US: One dead as monstrous Hurricane Michael tears into Florida
Hurricane Michael claimed its first life after roaring ashore in Florida, flooding homes and streets and toppling trees and power lines in the Gulf of Mexico beachfront area where it made landfall as a raging Category 4 storm. Officials said Michael, packing winds of 155 miles/hour, was the most powerful storm to hit the State's Northern Panhandle area in more than a century.
Michael had weakened to Category 1, with maximum winds of 90mph as of 8:00pm Eastern Time (local time), but it still left as an extremely dangerous storm. Pictures and video from Mexico Beach, a community of about 1,000 people where Michael made landfall around 1:00pm Eastern Time, showed devastation scenes, with houses floating in flooded streets, some ripped from their foundations and missing roofs.
Briefing US President Donald Trump at White House, Federal Emergency Management Agency (FEMA) Chief Brock Long said Michael was the most intense hurricane to strike Florida Panhandle since 1851. "Water will come miles inshore and could easily rise over the roofs of houses," Long said.
At a rally in Pennsylvania yesterday night, Trump offered his "thoughts and prayers" to the victims and said he would be visiting Florida soon. "I just want to wish them all the best. Godspeed," Trump said. Hundreds of thousands of people were ordered to evacuate their homes and the Governor told residents who had not done so to "hunker down and be careful."
Ken Graham, Director of the Miami-based National Hurricane Center, said Michael is "unfortunately, a historical and incredibly dangerous and life-threatening situation." Olivia Smith, Public Information Officer (PIO) for the Gadsden County Board of County Commissioners, said the situation was dangerous even for emergency personnel. "We have been very cautious with sending our first responders out right now," the PIO said.
Smith said there was "one hurricane-related fatality," adding that the incident was "debris-related. There was a tree involved." However, she could not provide details of the victim. The death, in an area West of Florida Capital Tallahassee, was the first confirmed since Michael made landfall.
General Terrence O'Shaughnessy, Commander of North American Aerospace Defense Command, said, "It (Hurricane Michael) really started as a tropical storm, and then it went to Category 1, then it was Category 2 and before you know it, it was Category 4," O'Shaughnessy said. "Where that becomes a factor is with the evacuation of some of the local populations," he said.
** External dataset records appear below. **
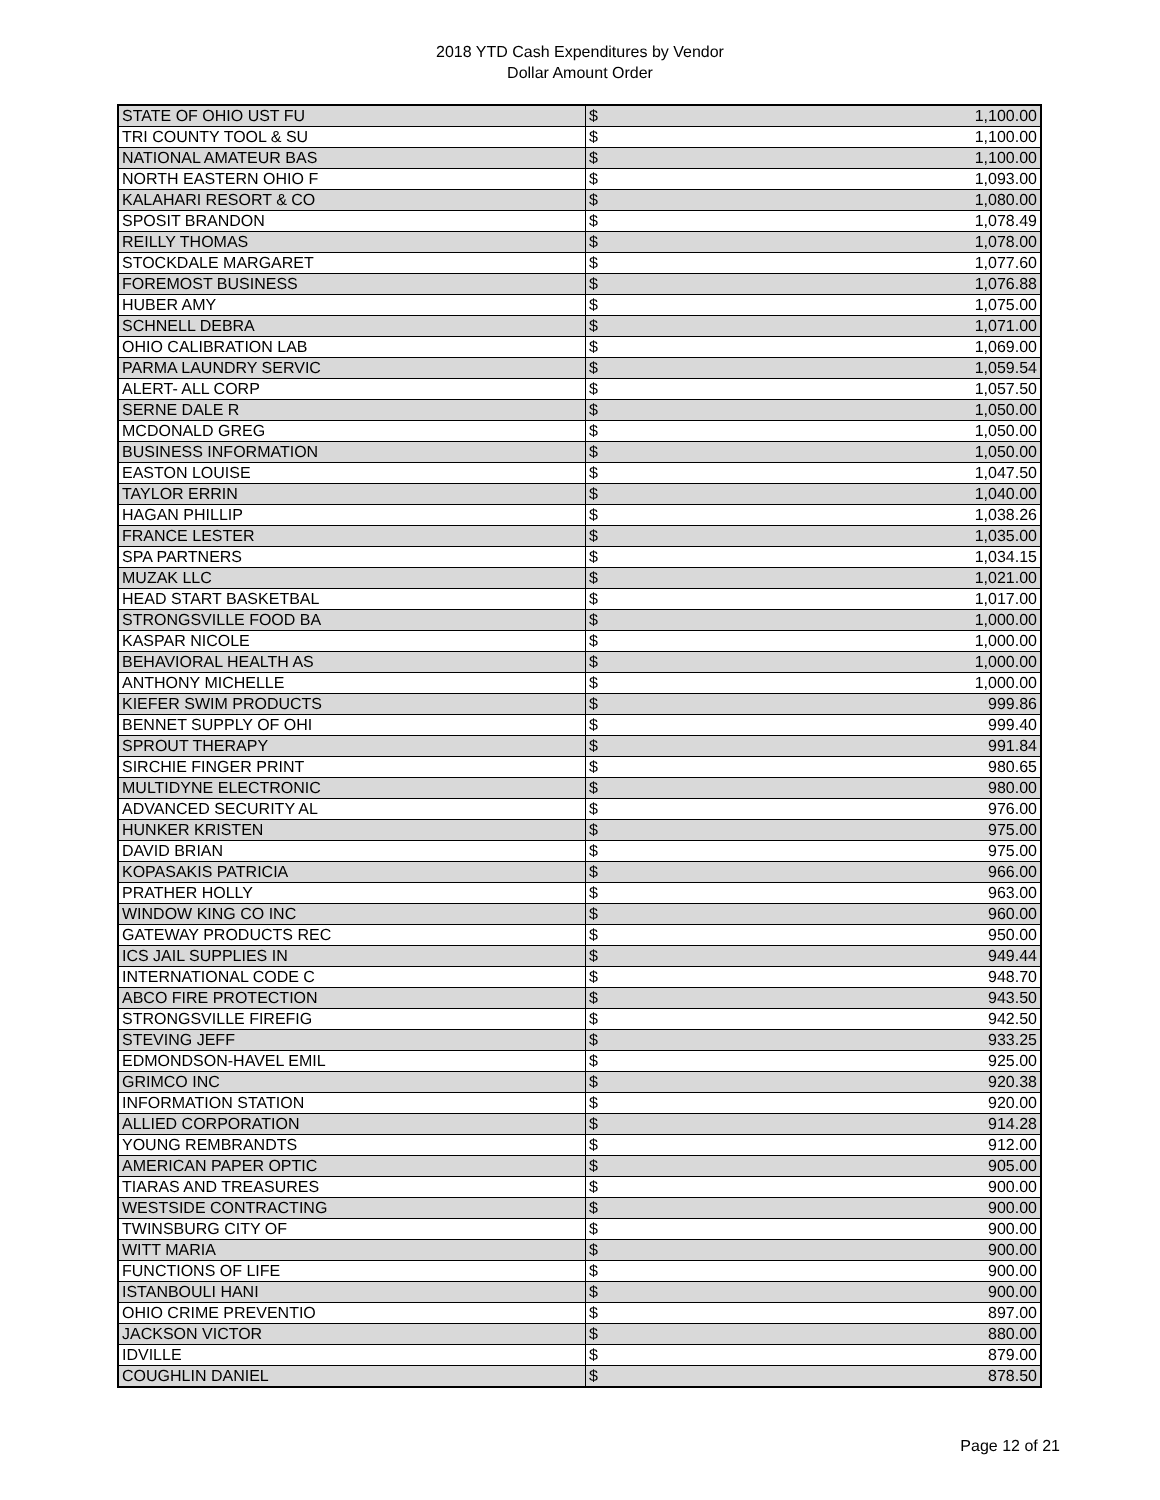2018 YTD Cash Expenditures by Vendor
Dollar Amount Order
| STATE OF OHIO UST FU | $ | 1,100.00 |
| TRI COUNTY TOOL & SU | $ | 1,100.00 |
| NATIONAL AMATEUR BAS | $ | 1,100.00 |
| NORTH EASTERN OHIO F | $ | 1,093.00 |
| KALAHARI RESORT & CO | $ | 1,080.00 |
| SPOSIT BRANDON | $ | 1,078.49 |
| REILLY THOMAS | $ | 1,078.00 |
| STOCKDALE MARGARET | $ | 1,077.60 |
| FOREMOST BUSINESS | $ | 1,076.88 |
| HUBER AMY | $ | 1,075.00 |
| SCHNELL DEBRA | $ | 1,071.00 |
| OHIO CALIBRATION LAB | $ | 1,069.00 |
| PARMA LAUNDRY SERVIC | $ | 1,059.54 |
| ALERT- ALL CORP | $ | 1,057.50 |
| SERNE DALE R | $ | 1,050.00 |
| MCDONALD GREG | $ | 1,050.00 |
| BUSINESS INFORMATION | $ | 1,050.00 |
| EASTON LOUISE | $ | 1,047.50 |
| TAYLOR ERRIN | $ | 1,040.00 |
| HAGAN PHILLIP | $ | 1,038.26 |
| FRANCE LESTER | $ | 1,035.00 |
| SPA PARTNERS | $ | 1,034.15 |
| MUZAK LLC | $ | 1,021.00 |
| HEAD START BASKETBAL | $ | 1,017.00 |
| STRONGSVILLE FOOD BA | $ | 1,000.00 |
| KASPAR NICOLE | $ | 1,000.00 |
| BEHAVIORAL HEALTH AS | $ | 1,000.00 |
| ANTHONY MICHELLE | $ | 1,000.00 |
| KIEFER SWIM PRODUCTS | $ | 999.86 |
| BENNET SUPPLY OF OHI | $ | 999.40 |
| SPROUT THERAPY | $ | 991.84 |
| SIRCHIE FINGER PRINT | $ | 980.65 |
| MULTIDYNE ELECTRONIC | $ | 980.00 |
| ADVANCED SECURITY AL | $ | 976.00 |
| HUNKER KRISTEN | $ | 975.00 |
| DAVID BRIAN | $ | 975.00 |
| KOPASAKIS PATRICIA | $ | 966.00 |
| PRATHER HOLLY | $ | 963.00 |
| WINDOW KING CO INC | $ | 960.00 |
| GATEWAY PRODUCTS REC | $ | 950.00 |
| ICS JAIL SUPPLIES IN | $ | 949.44 |
| INTERNATIONAL CODE C | $ | 948.70 |
| ABCO FIRE PROTECTION | $ | 943.50 |
| STRONGSVILLE FIREFIG | $ | 942.50 |
| STEVING JEFF | $ | 933.25 |
| EDMONDSON-HAVEL EMIL | $ | 925.00 |
| GRIMCO INC | $ | 920.38 |
| INFORMATION STATION | $ | 920.00 |
| ALLIED CORPORATION | $ | 914.28 |
| YOUNG REMBRANDTS | $ | 912.00 |
| AMERICAN PAPER OPTIC | $ | 905.00 |
| TIARAS AND TREASURES | $ | 900.00 |
| WESTSIDE CONTRACTING | $ | 900.00 |
| TWINSBURG CITY OF | $ | 900.00 |
| WITT MARIA | $ | 900.00 |
| FUNCTIONS OF LIFE | $ | 900.00 |
| ISTANBOULI HANI | $ | 900.00 |
| OHIO CRIME PREVENTIO | $ | 897.00 |
| JACKSON VICTOR | $ | 880.00 |
| IDVILLE | $ | 879.00 |
| COUGHLIN DANIEL | $ | 878.50 |
Page 12 of 21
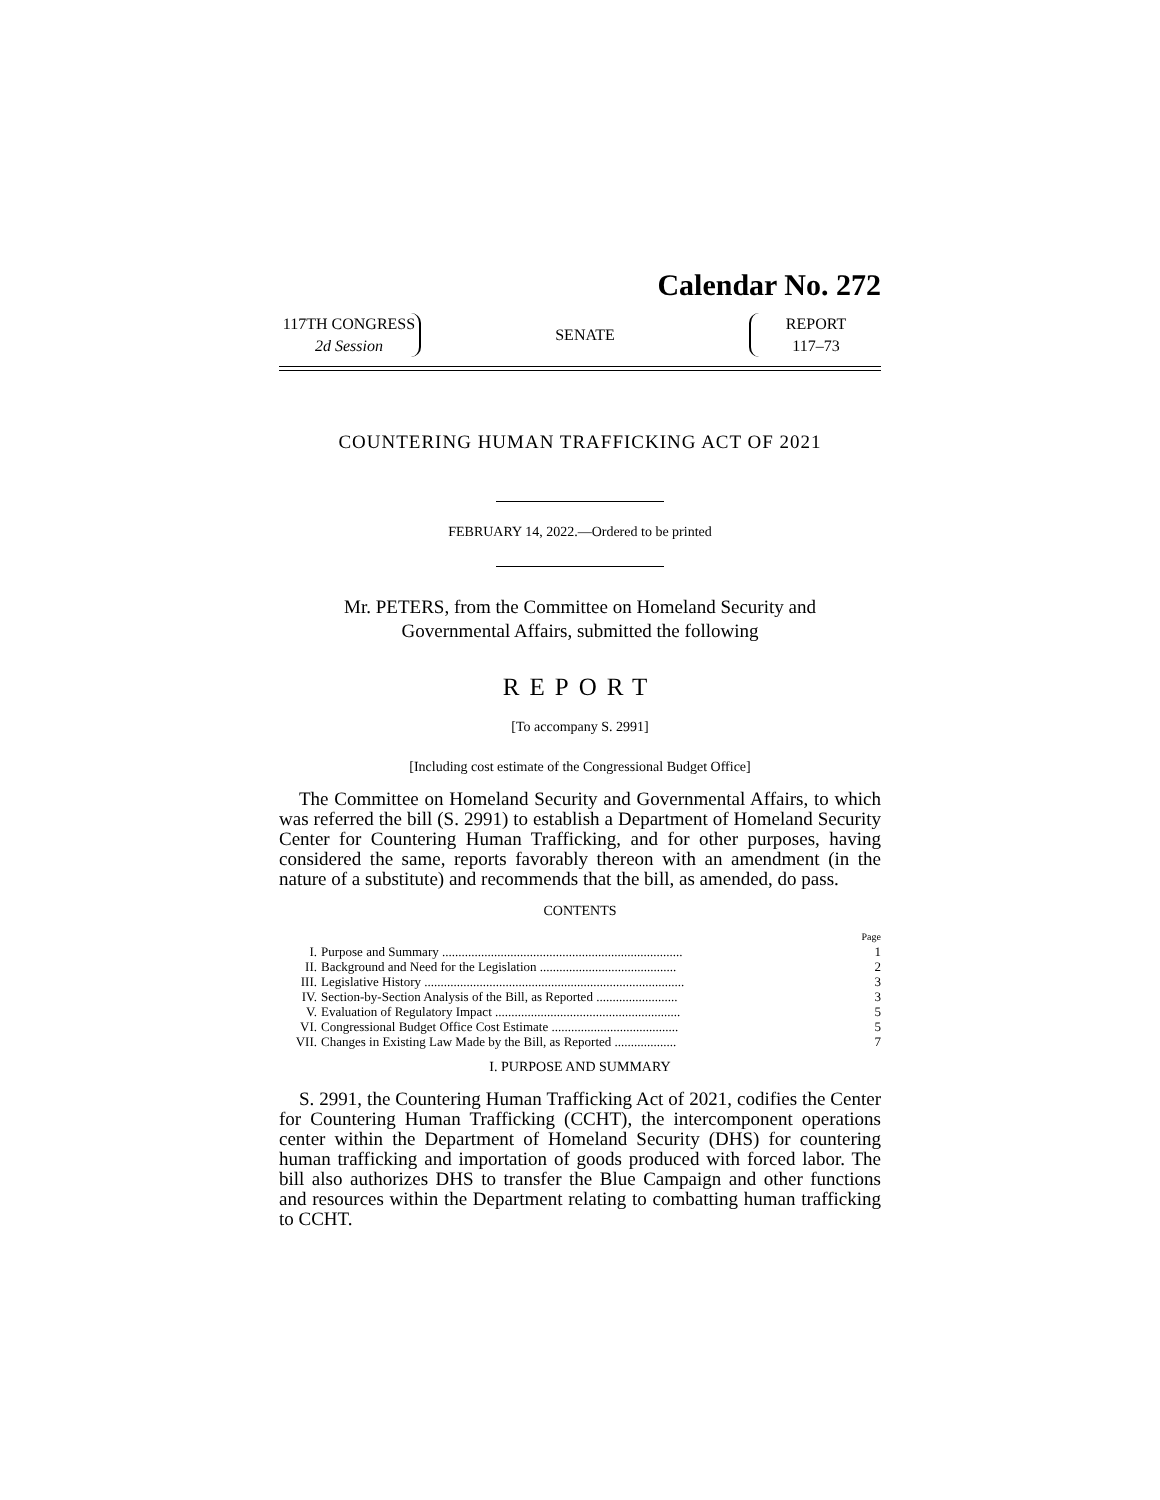Calendar No. 272
117TH CONGRESS
2d Session
SENATE
REPORT
117–73
COUNTERING HUMAN TRAFFICKING ACT OF 2021
FEBRUARY 14, 2022.—Ordered to be printed
Mr. PETERS, from the Committee on Homeland Security and
Governmental Affairs, submitted the following
REPORT
[To accompany S. 2991]
[Including cost estimate of the Congressional Budget Office]
The Committee on Homeland Security and Governmental Affairs, to which was referred the bill (S. 2991) to establish a Department of Homeland Security Center for Countering Human Trafficking, and for other purposes, having considered the same, reports favorably thereon with an amendment (in the nature of a substitute) and recommends that the bill, as amended, do pass.
CONTENTS
| | | Page |
| I. | Purpose and Summary .......................................................................... | 1 |
| II. | Background and Need for the Legislation .......................................... | 2 |
| III. | Legislative History ................................................................................ | 3 |
| IV. | Section-by-Section Analysis of the Bill, as Reported ......................... | 3 |
| V. | Evaluation of Regulatory Impact ......................................................... | 5 |
| VI. | Congressional Budget Office Cost Estimate ....................................... | 5 |
| VII. | Changes in Existing Law Made by the Bill, as Reported ................... | 7 |
I. PURPOSE AND SUMMARY
S. 2991, the Countering Human Trafficking Act of 2021, codifies the Center for Countering Human Trafficking (CCHT), the intercomponent operations center within the Department of Homeland Security (DHS) for countering human trafficking and importation of goods produced with forced labor. The bill also authorizes DHS to transfer the Blue Campaign and other functions and resources within the Department relating to combatting human trafficking to CCHT.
Several hours after the hurricane made landfall, the eye of the storm had moved out of the Panhandle and was just west of Albany, Georgia, the NHC said. "Michael should weaken as it crosses the Southeastern United States through Thursday," the NHC said.
Long, the Head of FEMA, said many Florida buildings were not built to withstand a storm above the strength of a Category 3 hurricane on the five-level Saffir-Simpson Hurricane Wind Scale. An estimated 375,000 people in more than 20 counties were ordered to evacuate. "Do not risk your life, leave NOW if you're told to do so," National Weather Service office in Tallahassee.
Trump issued an emergency declaration for Florida, freeing up federal funds for relief operations and providing the assistance of FEMA, which has more than 3,000 people on the ground. Last year saw a string of catastrophic storms batter the Western Atlantic, including Irma, Maria, and Harvey, which caused a record-equaling $125 billion in damage when it flooded the Houston metropolitan area.